С началом Великой Отечественной войны на руководство наших высших авиационных курсов усовершенствования возлагалась задача формирования, обучения и отправки на фронт боевых полков, оснащенных самолетами СБ и Пе-2. О летно-тактических качествах скоростного бомбардировщика я уже говорил выше. Следует
Другое дело Пе-2, фронтовой пикирующий бомбардировщик, созданный группой конструкторов под руководством В. М. Петлякова накануне войны. Он имел два двигателя ВК-105ПФ мощностью по 1250 лошадиных сил каждый, его максимальная скорость достигала 580 километров в час, потолок - 8800 метров, дальность полета - 1500 километров. На вооружении самолета было 2 пулемета калибра 12,7 миллиметра, 2 пулемета калибра 7,62 миллиметра и 1000 килограммов бомб. Экипаж, состоявший из трех человек - пилота, штурмана и стрелка-радиста, защищали от вражеского огня боковые броневые листы и бронированные сиденья.
Вполне понятно, что большинство летчиков предпочитало воевать на Пе-2, но, к сожалению, не всегда представлялась такая возможность: надо было кому-то драться с врагом и на СБ.
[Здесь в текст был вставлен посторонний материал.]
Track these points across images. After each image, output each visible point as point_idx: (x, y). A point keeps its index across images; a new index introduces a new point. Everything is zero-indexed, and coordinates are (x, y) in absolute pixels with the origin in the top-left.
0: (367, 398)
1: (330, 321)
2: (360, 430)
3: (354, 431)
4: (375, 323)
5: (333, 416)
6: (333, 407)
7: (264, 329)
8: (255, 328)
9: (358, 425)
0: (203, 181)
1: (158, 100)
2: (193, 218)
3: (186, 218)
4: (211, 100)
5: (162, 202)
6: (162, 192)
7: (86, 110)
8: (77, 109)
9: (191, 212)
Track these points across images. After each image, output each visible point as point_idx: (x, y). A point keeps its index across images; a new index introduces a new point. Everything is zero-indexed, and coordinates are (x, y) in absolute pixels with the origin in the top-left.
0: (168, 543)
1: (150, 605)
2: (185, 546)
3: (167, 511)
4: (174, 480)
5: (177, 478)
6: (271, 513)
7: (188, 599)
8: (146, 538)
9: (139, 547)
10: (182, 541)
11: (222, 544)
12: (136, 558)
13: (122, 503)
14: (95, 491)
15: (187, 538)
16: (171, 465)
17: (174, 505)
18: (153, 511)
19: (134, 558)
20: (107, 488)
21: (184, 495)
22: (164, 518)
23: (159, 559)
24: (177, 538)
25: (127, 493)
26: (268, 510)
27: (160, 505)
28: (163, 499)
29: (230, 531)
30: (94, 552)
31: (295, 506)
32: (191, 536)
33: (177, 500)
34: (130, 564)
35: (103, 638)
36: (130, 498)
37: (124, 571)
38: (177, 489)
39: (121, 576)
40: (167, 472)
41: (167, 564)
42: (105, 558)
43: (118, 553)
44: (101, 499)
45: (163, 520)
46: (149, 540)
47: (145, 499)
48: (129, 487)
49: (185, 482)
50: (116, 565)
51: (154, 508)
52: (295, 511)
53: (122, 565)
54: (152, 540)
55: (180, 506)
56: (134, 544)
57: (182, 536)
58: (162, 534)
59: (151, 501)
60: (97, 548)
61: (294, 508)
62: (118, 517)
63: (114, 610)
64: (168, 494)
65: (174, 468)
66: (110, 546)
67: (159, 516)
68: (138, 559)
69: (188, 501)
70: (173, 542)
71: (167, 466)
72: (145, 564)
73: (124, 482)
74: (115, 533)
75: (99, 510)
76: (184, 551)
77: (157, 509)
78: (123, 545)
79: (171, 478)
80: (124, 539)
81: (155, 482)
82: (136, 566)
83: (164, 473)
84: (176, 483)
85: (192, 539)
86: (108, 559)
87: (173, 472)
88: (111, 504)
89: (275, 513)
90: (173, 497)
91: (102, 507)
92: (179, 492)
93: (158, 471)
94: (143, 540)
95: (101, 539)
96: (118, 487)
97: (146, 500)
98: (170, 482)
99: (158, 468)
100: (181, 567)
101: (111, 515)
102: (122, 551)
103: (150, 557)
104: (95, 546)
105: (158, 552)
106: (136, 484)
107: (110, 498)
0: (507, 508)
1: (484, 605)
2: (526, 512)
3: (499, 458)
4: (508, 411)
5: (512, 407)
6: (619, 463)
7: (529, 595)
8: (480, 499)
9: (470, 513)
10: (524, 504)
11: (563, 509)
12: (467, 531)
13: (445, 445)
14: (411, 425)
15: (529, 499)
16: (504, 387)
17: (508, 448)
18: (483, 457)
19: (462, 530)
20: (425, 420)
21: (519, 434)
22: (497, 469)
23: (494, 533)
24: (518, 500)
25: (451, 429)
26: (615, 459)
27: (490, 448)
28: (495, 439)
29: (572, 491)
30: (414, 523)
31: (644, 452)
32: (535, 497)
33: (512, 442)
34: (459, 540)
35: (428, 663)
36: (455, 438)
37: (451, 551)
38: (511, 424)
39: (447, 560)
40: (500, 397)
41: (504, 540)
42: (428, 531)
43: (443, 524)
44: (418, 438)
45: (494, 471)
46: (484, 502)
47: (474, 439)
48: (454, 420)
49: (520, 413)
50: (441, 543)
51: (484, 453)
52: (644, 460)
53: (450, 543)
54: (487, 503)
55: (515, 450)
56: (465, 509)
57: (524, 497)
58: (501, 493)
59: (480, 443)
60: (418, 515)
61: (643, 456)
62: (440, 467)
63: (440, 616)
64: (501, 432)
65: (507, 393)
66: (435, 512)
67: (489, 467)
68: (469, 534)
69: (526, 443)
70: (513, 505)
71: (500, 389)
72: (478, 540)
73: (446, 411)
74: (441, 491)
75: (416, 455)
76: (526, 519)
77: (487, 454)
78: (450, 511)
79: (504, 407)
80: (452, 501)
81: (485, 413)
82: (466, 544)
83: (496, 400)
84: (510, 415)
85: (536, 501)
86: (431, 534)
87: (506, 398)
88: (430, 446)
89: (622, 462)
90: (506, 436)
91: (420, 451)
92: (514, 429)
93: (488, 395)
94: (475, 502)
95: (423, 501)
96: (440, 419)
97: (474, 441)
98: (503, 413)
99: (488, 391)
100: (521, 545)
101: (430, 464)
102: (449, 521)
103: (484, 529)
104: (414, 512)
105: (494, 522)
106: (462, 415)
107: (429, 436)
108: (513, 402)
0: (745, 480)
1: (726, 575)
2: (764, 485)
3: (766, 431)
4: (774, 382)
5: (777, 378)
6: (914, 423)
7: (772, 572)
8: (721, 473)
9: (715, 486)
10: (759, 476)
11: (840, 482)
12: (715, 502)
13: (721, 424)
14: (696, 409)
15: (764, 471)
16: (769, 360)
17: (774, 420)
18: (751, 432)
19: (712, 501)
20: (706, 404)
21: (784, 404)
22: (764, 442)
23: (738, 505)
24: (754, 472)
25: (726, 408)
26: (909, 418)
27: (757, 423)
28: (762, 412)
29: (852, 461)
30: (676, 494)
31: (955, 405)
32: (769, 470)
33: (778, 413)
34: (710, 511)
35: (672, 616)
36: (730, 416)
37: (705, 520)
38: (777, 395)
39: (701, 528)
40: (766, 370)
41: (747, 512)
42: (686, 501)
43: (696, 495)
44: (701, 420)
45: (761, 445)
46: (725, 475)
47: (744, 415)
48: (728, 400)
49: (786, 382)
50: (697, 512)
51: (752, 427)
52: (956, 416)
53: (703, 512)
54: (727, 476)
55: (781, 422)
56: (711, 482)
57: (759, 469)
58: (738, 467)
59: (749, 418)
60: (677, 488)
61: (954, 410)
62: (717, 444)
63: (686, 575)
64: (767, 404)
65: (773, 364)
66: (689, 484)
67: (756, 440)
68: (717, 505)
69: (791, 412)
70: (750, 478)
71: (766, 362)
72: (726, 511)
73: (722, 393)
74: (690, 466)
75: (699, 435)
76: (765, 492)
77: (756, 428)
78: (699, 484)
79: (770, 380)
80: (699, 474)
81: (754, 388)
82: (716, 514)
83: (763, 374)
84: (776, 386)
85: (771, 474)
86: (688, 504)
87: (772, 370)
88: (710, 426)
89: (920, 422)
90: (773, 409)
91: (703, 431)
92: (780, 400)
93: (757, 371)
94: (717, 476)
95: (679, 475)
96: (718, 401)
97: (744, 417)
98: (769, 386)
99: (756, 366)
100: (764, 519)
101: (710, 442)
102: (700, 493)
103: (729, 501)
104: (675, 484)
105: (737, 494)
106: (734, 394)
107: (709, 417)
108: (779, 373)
Полки, как правило, комплектовались из экипажей, уже имевших летную практику. Молодежь - выпускники военных школ - составляла не более 6-7 процентов.
За месяц мы готовили примерно четыре авиационных полка и сразу отправляли их на фронт. В период комплектования и переучивания частей к нам приезжали представители из округа и центра. Все они - инспекторы, члены различных комиссий - торопили инструкторский и руководящий состав.
И мы спешили, не считаясь ни с чем. К концу сентября сорок первого года было сформировано и подготовлено к боевым действиям 9 авиационных частей. Таких темпов довоенная авиация не знала. Впрочем, война переиначила весь ритм жизни советского народа.
В двадцатых числах сентября меня неожиданно вызвали в штаб ВВС. "Немедленно прибыть в Москву" - гласила телеграмма. Начались раздумья: "Зачем вызывают?" Волнение было небезосновательным: возможно, вспомнили историю с потерей трех самолетов во время перелета в Москву, а может быть, серьезный оборот приняло дело с поломками машин, которые совершили в течение трех последних месяцев молодые летчики в процессе переучивания.
Так или иначе, но телеграмма приказывала: "Немедленно прибыть..." Простившись с семьей, я собрал небольшой чемодан и вылетел в Москву. В штабе ВВС меня встретил невысокого роста, подтянутый и симпатичны и человек генерал П. А. Соколов-Соколенок. Он работал в Главном управлении обучения, формирования и боевой подготовки. Доложив ему о своем прибытии, я спросил, не знает ли он, по какому делу меня вызвали.
– Может, снимут и...
– Могут снять,-развел руками Соколов-Соколенок,- и...
– При этом он одну руку опустил вниз, а другую поднял вверх: как, мол, хочешь, так и гадай. Давай-ка, Константин Андреевич, сначала попьем чайку, потом доложим начальству о твоем прибытии.
Нам принесли по маленькому ломтику черного хлеба, два кусочка сахару и по стакану чаю. Стало быть, жесткая продовольственная норма пришла и в управленческий аппарат... Подкрепившись, я позвонил генералу П. Ф. Жигареву, бывшему однокурснику по академии, возглавлявшему теперь Военно-Воздушные Силы страны. К вечеру раздался ответный звонок.
– Вершинин?
– прозвучал в трубке голос Жигарева.
– Решением Политбюро и Ставки Верховного Главнокомандования вы назначены командующим ВВС Южного фронта.